Title:Lepidine B from Lepidium sativum Seeds as Multi-Functional Anti- Alzheimer’s Disease Agent: In Vitro and In Silico Studies
Volume: 17
Issue: 3
Author(s): Serseg Talia*, Khedidja Benarous, Meriem Lamrani and Mohamed Yousfi
Affiliation:
- Fundamental Science Laboratory, Amar Telidji University, Laghouat,Algeria
Keywords:
Alzheimer's target enzymes, acetylcholinesterase, butyrylcholinesterase, β secretase, monoacylglycerol lipase,
Lepidium sativum, Lepidine B & E, molecular docking.
Abstract:
Objective: The present study is carried out to screen the anticholinesterase effect of the
total alkaloids of L. sativum seeds and other plants, and studied the ability of Lepidine B & E to inhibit
AChE, BuChE, BACE, and MAGL. Hence, determining the main interactions in the inhibitorenzyme
complex.
Methods: Inhibitory effect of Lepidium sativum, Juniperus phoenicea and Juniperus oxycedrus extracts
on acetylcholinesterase using the Ellman method was investigated with Donepezil as the
positive control. A molecular docking study is achieved using Autodock Vina. The structures of
target molecules Lepidine B & E and the four enzymes were obtained from the PubChem database
and Protein databank.
Results: Alkaloidal extract of Lepidium sativum and ethyl acetate extracts of Juniperus phoenicea
and Juniperus oxycedrus exhibit a strong acetylcholinesterase inhibitory activity with IC50 values of
0.59 ± 0.04, 0.57 ± 0.00 and 0.49 ± 0.00 mg/mL, respectively using Donepezil <0.25 mg/mL as a
positive control. The major components of alkaloids of L. sativum, Lepidine B & E bind tightly to
AChE and BuChE as much as galantamine and donepezil. We suggest that Lepidine B is a noncompetitive
inhibitory by interacting with PAS of AChE and BuChE, therefore it is capable to prevent
the HuAChE-induced Aβ aggregation. All the complexes of Lepidine B &E with the four enzymes
show significant, several and different interactions.

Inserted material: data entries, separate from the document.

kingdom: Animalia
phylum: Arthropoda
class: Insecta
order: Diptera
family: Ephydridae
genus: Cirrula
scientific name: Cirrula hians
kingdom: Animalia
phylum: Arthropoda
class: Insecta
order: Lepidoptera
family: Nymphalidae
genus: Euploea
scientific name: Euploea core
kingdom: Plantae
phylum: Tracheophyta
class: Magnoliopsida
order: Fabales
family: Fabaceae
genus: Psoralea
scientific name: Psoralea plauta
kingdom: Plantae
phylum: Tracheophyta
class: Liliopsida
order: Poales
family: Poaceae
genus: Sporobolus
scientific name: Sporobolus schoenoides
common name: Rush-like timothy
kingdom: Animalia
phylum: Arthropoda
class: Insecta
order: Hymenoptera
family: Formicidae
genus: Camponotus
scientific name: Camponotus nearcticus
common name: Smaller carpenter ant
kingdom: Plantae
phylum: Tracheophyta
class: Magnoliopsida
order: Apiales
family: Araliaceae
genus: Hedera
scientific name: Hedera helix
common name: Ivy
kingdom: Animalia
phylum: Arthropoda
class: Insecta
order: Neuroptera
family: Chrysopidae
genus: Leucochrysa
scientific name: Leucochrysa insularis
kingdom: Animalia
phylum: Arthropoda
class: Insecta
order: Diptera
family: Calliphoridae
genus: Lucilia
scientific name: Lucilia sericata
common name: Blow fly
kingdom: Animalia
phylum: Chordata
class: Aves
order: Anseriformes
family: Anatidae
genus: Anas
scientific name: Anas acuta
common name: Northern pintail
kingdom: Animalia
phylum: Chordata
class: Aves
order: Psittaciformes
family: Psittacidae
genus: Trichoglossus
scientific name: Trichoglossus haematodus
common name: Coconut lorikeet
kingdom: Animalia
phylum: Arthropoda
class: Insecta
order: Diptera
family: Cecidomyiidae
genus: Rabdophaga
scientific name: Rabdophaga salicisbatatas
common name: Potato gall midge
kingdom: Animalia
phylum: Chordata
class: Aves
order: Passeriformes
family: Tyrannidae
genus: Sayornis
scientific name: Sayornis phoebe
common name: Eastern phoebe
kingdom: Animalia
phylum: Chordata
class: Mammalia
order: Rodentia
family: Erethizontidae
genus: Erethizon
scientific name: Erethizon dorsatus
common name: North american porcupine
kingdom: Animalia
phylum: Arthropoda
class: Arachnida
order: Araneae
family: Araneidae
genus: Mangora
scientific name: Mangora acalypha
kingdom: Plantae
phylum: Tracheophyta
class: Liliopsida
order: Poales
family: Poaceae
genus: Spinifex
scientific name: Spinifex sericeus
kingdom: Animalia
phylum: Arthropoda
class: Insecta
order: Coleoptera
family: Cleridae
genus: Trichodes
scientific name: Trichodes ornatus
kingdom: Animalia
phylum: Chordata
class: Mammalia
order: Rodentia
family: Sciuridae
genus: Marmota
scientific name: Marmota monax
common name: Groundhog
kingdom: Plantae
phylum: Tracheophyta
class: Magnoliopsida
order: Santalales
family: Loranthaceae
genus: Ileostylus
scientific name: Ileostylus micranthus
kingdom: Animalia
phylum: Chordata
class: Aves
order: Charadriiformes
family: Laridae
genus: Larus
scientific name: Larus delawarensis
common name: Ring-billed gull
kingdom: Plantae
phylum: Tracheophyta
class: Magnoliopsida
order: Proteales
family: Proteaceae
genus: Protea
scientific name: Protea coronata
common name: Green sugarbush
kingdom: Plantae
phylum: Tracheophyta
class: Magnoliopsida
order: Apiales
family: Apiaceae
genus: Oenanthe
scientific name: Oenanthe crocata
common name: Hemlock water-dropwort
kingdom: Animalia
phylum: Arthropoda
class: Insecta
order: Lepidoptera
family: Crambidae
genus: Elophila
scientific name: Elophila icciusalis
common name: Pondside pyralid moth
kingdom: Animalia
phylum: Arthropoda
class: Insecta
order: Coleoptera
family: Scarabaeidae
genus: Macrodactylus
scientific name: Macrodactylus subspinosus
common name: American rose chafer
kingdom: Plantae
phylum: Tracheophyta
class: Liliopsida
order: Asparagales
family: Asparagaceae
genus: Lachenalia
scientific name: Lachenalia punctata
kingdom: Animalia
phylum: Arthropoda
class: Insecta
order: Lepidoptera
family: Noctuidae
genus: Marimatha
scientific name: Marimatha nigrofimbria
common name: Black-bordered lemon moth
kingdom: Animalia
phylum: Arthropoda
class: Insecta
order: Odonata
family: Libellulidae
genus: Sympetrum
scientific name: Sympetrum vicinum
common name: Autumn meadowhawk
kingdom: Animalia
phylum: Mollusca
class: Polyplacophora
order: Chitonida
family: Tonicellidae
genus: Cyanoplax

Conclusion: Our current study indicates that Lepidine B & E are promising anti-AD drugs and
might become drug candidates to prevent Alzheimer's disease due to their multiple roles as potent
inhibitors for AChE, BuChE, BACE, and MAGL. Indeed, they could inhibit Aβ fibrillogenesis. No
previous results about the inhibitory effect of Lepidine B & E on the AChE, BuChE, β secretase,
and monoacylglycerol lipase were reported.